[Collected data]
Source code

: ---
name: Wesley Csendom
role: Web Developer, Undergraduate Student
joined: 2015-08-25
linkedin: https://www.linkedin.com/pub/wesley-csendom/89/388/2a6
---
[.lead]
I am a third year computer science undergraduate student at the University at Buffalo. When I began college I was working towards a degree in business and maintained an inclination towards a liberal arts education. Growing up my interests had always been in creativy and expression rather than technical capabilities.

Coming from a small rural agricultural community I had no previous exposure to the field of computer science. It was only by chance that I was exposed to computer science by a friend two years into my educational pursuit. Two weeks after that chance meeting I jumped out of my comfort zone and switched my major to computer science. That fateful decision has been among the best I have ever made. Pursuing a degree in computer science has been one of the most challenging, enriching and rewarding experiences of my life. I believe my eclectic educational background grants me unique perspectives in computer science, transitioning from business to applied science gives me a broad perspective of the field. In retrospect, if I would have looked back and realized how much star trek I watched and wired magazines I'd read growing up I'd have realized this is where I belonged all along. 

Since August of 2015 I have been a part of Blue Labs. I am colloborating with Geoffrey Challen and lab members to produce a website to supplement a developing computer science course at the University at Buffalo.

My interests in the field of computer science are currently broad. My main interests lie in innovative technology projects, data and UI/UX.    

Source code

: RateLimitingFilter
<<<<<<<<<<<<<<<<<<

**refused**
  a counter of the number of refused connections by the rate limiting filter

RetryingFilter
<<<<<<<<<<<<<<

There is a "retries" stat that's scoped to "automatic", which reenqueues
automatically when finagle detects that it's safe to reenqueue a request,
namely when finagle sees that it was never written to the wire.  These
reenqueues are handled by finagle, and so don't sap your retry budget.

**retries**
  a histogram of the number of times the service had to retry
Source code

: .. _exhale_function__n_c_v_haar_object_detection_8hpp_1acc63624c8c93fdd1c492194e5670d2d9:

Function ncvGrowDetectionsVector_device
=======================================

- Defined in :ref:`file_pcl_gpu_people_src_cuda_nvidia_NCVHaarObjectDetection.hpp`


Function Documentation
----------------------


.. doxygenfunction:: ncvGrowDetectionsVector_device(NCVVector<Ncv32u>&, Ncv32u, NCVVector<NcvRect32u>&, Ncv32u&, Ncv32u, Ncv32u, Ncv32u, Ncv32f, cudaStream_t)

What you are asked to do
Going from the line that contains "Since August of" to the last line of the records, reproduce every line as written.

Solution to the problem
Since August of 2015 I have been a part of Blue Labs. I am colloborating with Geoffrey Challen and lab members to produce a website to supplement a developing computer science course at the University at Buffalo.

My interests in the field of computer science are currently broad. My main interests lie in innovative technology projects, data and UI/UX.    

Source code

: RateLimitingFilter
<<<<<<<<<<<<<<<<<<

**refused**
  a counter of the number of refused connections by the rate limiting filter

RetryingFilter
<<<<<<<<<<<<<<

There is a "retries" stat that's scoped to "automatic", which reenqueues
automatically when finagle detects that it's safe to reenqueue a request,
namely when finagle sees that it was never written to the wire.  These
reenqueues are handled by finagle, and so don't sap your retry budget.

**retries**
  a histogram of the number of times the service had to retry
Source code

: .. _exhale_function__n_c_v_haar_object_detection_8hpp_1acc63624c8c93fdd1c492194e5670d2d9:

Function ncvGrowDetectionsVector_device
=======================================

- Defined in :ref:`file_pcl_gpu_people_src_cuda_nvidia_NCVHaarObjectDetection.hpp`


Function Documentation
----------------------


.. doxygenfunction:: ncvGrowDetectionsVector_device(NCVVector<Ncv32u>&, Ncv32u, NCVVector<NcvRect32u>&, Ncv32u&, Ncv32u, Ncv32u, Ncv32u, Ncv32f, cudaStream_t)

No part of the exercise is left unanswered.